Knowing these possible outcomes before asking for a roll really helps the players in building trust between them and the GM. This trust is crucial, because this “rule” isn’t in the rulebook, which makes it ethereal, possibly disregarded by the GM. The players must be reasonably sure that the GM will act in a way that befits this new fact that they’ve introduced into the story (they rolled for it, therefore it must influence the game!). They definitely should remind him, if he seems to forget.

I recommend making the answers to the questions given above as clear and known as possible, by removing the “silent” from silent agreement. If there’s nothing solid to be gained from a success, or lose from a failure, there’s no point for the roll in the first place.
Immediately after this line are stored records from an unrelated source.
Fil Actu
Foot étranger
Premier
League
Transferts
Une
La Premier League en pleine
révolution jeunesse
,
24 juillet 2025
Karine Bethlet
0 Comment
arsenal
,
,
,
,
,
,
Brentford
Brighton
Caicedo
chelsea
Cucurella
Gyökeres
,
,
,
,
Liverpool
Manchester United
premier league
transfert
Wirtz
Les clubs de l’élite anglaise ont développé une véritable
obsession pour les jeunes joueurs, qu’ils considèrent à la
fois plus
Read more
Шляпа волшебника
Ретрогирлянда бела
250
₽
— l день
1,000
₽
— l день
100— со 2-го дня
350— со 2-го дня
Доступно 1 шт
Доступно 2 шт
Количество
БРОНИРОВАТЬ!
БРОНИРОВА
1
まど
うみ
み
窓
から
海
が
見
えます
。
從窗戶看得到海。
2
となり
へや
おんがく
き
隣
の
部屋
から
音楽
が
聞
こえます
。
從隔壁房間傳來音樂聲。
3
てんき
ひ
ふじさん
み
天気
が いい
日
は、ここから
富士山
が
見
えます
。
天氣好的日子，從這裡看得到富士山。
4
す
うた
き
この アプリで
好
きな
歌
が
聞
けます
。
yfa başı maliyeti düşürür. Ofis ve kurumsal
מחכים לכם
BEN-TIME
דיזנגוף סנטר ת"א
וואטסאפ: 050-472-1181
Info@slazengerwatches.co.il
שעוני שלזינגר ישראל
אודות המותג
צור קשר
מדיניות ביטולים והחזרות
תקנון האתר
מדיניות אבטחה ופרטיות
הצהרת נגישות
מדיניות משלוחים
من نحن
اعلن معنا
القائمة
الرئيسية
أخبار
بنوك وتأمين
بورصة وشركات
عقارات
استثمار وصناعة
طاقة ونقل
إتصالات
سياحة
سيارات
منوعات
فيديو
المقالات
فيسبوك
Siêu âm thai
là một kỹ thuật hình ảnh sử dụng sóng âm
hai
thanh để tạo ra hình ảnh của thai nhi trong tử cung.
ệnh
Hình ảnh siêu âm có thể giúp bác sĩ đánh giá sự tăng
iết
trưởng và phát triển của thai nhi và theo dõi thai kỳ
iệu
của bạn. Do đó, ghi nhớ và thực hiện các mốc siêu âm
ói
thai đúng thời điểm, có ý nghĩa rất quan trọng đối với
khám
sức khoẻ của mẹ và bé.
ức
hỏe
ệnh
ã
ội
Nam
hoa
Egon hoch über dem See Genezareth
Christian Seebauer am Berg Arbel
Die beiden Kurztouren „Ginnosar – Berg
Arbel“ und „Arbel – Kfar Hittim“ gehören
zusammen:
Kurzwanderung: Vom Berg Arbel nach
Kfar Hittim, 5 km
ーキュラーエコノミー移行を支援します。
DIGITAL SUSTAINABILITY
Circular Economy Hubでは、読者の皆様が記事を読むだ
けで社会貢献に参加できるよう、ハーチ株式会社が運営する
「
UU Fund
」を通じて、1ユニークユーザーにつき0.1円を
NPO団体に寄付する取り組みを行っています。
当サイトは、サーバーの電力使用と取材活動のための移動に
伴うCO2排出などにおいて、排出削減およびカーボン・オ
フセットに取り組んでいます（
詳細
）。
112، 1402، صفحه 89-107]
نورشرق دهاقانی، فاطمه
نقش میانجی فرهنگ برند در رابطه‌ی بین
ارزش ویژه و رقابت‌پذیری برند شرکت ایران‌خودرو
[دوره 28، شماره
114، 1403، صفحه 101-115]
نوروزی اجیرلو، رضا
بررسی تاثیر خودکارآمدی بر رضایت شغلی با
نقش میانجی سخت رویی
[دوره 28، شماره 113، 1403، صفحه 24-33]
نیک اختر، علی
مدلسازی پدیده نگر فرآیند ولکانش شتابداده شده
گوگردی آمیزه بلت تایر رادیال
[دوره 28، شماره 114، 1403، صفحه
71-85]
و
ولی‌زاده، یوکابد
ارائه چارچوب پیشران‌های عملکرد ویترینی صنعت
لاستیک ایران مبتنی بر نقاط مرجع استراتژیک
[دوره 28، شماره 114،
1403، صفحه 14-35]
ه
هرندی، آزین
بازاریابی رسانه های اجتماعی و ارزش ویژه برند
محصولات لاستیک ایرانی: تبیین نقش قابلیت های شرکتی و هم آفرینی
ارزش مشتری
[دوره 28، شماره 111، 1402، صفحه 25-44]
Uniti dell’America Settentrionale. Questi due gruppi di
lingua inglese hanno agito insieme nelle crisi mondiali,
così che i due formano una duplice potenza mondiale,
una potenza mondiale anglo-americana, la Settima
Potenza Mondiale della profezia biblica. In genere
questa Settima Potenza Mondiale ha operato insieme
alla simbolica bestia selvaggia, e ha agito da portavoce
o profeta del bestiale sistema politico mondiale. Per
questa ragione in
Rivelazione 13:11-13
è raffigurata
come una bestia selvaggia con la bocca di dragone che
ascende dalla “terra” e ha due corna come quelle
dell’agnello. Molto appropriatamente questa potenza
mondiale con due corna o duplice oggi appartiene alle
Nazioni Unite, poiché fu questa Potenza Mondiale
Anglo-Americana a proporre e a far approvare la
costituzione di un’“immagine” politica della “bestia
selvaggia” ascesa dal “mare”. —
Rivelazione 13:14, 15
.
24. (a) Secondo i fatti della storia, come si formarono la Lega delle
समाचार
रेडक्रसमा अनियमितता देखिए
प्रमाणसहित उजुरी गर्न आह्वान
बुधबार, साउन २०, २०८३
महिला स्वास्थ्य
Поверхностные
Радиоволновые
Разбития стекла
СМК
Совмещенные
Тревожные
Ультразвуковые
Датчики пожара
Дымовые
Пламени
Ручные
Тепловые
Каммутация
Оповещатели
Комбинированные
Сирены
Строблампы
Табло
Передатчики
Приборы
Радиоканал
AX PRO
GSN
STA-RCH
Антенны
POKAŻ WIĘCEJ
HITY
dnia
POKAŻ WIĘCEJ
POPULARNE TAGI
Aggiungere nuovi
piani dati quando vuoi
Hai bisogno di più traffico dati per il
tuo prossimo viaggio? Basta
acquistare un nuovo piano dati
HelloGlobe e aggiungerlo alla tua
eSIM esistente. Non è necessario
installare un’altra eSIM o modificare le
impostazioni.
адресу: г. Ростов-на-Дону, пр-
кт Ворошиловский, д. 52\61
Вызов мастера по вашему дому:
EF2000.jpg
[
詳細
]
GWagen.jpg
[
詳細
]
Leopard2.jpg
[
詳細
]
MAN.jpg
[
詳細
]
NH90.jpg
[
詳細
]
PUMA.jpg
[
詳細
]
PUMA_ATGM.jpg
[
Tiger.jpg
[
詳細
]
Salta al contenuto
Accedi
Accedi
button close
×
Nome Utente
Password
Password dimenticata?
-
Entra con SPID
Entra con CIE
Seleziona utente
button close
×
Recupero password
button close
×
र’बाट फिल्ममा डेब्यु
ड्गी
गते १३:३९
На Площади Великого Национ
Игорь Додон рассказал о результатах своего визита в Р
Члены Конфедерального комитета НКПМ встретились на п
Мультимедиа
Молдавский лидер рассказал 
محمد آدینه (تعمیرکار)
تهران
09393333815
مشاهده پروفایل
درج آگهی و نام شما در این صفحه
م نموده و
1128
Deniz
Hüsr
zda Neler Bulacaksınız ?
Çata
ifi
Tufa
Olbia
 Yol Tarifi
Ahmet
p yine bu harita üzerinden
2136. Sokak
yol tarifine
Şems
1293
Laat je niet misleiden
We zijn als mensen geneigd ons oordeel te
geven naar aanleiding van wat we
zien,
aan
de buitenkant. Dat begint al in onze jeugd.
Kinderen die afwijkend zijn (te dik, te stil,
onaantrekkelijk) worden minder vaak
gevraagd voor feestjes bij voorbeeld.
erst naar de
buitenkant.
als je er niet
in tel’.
If the players don’t have even a vague idea of how their choice will influence the game, then it’s not really a choice.

The real power of rolling the dice is in giving the players the confidence that something real just happened, because the rules are real, not “just GM interpretation”.

That’s not to say that the game master must have different results ready. In fact, the NPC may behave in exactly the same way, whether or not a roll was made. This may sound contradictory to everything I just said, but it’s not – we’ll discuss this some other time, when we talk about the power of GM performance, which can be just as strong as the power of the dice.